Saved data entries
--

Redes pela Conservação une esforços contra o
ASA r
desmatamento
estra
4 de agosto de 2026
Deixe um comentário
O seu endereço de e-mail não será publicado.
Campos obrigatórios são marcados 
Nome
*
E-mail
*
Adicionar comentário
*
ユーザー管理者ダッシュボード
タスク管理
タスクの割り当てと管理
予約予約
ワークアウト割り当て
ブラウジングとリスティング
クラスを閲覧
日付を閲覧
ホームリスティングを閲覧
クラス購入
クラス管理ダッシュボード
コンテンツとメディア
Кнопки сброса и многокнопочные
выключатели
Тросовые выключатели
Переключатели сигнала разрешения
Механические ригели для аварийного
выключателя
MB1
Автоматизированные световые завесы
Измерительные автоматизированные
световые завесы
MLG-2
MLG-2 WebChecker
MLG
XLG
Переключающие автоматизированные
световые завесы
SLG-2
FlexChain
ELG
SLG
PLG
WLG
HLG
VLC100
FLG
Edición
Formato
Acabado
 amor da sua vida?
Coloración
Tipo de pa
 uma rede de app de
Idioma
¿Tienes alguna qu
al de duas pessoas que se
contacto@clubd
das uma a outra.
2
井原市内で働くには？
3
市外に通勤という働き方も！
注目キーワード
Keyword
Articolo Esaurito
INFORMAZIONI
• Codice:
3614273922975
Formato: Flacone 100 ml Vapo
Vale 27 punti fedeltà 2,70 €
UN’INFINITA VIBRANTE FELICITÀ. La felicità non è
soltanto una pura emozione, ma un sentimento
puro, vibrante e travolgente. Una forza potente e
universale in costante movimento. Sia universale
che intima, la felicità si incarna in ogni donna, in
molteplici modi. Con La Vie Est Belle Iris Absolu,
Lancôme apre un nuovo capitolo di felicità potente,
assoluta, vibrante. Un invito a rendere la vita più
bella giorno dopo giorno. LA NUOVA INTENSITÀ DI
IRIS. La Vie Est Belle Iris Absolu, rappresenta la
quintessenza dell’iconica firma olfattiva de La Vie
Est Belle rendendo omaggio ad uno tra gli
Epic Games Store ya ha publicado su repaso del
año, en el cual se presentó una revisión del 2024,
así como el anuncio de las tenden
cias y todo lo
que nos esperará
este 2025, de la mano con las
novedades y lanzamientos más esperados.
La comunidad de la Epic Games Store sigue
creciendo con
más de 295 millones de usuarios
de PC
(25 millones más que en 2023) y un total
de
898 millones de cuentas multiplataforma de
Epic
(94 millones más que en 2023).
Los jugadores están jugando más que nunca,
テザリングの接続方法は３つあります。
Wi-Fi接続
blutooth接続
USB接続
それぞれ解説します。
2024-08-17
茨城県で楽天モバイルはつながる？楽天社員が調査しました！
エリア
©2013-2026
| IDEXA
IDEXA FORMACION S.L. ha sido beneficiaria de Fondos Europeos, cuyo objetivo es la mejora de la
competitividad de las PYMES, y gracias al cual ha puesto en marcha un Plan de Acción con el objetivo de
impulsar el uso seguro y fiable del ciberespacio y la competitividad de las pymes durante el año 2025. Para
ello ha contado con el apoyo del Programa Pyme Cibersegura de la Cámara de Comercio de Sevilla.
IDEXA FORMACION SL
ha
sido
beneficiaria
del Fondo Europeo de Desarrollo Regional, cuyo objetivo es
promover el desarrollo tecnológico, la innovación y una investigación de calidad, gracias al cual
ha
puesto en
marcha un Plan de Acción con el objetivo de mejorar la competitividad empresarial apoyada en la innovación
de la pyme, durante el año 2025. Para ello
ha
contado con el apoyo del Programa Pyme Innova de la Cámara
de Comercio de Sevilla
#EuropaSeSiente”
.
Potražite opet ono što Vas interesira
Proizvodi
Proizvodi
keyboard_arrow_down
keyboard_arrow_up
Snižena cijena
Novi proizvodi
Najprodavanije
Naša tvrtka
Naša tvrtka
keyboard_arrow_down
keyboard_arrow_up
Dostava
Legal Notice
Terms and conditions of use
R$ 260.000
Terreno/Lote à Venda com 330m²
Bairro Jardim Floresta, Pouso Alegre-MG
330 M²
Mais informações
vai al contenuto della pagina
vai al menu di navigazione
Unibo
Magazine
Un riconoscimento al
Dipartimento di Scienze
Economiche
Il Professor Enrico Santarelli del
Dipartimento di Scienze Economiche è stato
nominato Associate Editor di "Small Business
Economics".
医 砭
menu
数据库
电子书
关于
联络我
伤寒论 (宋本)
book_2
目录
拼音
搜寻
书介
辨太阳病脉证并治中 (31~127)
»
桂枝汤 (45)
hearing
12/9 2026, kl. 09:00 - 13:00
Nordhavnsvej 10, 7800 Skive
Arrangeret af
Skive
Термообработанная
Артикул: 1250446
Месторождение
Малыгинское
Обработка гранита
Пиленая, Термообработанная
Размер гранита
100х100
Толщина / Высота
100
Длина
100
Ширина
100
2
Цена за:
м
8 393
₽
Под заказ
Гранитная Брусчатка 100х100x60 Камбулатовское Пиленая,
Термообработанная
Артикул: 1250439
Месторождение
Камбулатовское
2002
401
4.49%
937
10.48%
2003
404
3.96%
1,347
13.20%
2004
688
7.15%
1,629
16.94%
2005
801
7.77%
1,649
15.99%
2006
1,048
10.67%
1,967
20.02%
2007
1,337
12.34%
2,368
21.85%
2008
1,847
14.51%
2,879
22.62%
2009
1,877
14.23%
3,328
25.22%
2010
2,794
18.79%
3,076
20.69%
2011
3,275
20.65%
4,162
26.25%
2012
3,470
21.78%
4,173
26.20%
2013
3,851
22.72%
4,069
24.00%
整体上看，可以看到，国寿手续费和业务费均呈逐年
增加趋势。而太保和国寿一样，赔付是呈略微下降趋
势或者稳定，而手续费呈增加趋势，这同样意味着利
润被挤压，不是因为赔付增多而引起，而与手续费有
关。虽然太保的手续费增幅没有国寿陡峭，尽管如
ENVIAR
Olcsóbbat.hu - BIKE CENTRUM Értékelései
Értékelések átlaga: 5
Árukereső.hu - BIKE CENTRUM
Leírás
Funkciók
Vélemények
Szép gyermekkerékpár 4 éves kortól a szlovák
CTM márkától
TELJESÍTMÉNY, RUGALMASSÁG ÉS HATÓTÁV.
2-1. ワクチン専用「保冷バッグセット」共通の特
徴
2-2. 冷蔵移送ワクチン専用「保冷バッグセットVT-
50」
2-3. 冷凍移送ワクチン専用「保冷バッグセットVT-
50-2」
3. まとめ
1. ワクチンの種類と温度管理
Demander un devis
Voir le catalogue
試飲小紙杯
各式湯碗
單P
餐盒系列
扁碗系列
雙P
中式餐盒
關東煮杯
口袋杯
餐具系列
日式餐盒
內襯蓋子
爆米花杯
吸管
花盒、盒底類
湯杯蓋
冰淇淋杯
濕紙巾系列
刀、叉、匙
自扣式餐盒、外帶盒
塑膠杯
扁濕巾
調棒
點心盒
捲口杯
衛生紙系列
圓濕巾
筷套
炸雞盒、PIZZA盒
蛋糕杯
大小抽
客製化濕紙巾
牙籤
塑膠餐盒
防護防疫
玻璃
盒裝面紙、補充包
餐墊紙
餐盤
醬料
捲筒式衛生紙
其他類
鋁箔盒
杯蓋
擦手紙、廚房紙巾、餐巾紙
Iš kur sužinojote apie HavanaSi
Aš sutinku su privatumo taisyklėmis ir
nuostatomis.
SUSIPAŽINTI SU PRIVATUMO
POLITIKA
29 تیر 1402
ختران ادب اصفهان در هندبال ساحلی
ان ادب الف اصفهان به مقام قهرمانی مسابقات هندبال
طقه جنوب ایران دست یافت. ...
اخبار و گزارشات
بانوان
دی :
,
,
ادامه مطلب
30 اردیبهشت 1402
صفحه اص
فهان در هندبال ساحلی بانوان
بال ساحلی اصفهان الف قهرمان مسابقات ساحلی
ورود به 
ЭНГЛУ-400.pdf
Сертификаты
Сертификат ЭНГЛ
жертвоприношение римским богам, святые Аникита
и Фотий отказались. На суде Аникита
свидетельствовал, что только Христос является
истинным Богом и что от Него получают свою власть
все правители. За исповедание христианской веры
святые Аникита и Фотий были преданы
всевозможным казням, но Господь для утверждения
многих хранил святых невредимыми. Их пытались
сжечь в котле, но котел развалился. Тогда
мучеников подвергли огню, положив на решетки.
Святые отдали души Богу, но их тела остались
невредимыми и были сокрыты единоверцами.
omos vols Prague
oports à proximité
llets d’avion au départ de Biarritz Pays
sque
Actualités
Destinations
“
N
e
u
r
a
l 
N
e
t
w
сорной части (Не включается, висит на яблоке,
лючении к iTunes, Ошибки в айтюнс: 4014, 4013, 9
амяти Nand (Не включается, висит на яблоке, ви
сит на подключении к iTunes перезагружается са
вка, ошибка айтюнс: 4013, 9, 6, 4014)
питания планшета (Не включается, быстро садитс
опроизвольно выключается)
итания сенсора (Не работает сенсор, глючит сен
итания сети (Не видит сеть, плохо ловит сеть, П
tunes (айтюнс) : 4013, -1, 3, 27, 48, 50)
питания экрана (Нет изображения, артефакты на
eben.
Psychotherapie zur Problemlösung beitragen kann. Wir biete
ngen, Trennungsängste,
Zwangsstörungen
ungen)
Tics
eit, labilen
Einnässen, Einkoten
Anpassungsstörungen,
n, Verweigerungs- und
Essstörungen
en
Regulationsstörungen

--

YOUR GOAL
Copy out the lines from the start of the data through the line containing "Articolo Esaurito", keeping both ends.

RESULT OF THIS TASK
Redes pela Conservação une esforços contra o
ASA r
desmatamento
estra
4 de agosto de 2026
Deixe um comentário
O seu endereço de e-mail não será publicado.
Campos obrigatórios são marcados 
Nome
*
E-mail
*
Adicionar comentário
*
ユーザー管理者ダッシュボード
タスク管理
タスクの割り当てと管理
予約予約
ワークアウト割り当て
ブラウジングとリスティング
クラスを閲覧
日付を閲覧
ホームリスティングを閲覧
クラス購入
クラス管理ダッシュボード
コンテンツとメディア
Кнопки сброса и многокнопочные
выключатели
Тросовые выключатели
Переключатели сигнала разрешения
Механические ригели для аварийного
выключателя
MB1
Автоматизированные световые завесы
Измерительные автоматизированные
световые завесы
MLG-2
MLG-2 WebChecker
MLG
XLG
Переключающие автоматизированные
световые завесы
SLG-2
FlexChain
ELG
SLG
PLG
WLG
HLG
VLC100
FLG
Edición
Formato
Acabado
 amor da sua vida?
Coloración
Tipo de pa
 uma rede de app de
Idioma
¿Tienes alguna qu
al de duas pessoas que se
contacto@clubd
das uma a outra.
2
井原市内で働くには？
3
市外に通勤という働き方も！
注目キーワード
Keyword
Articolo Esaurito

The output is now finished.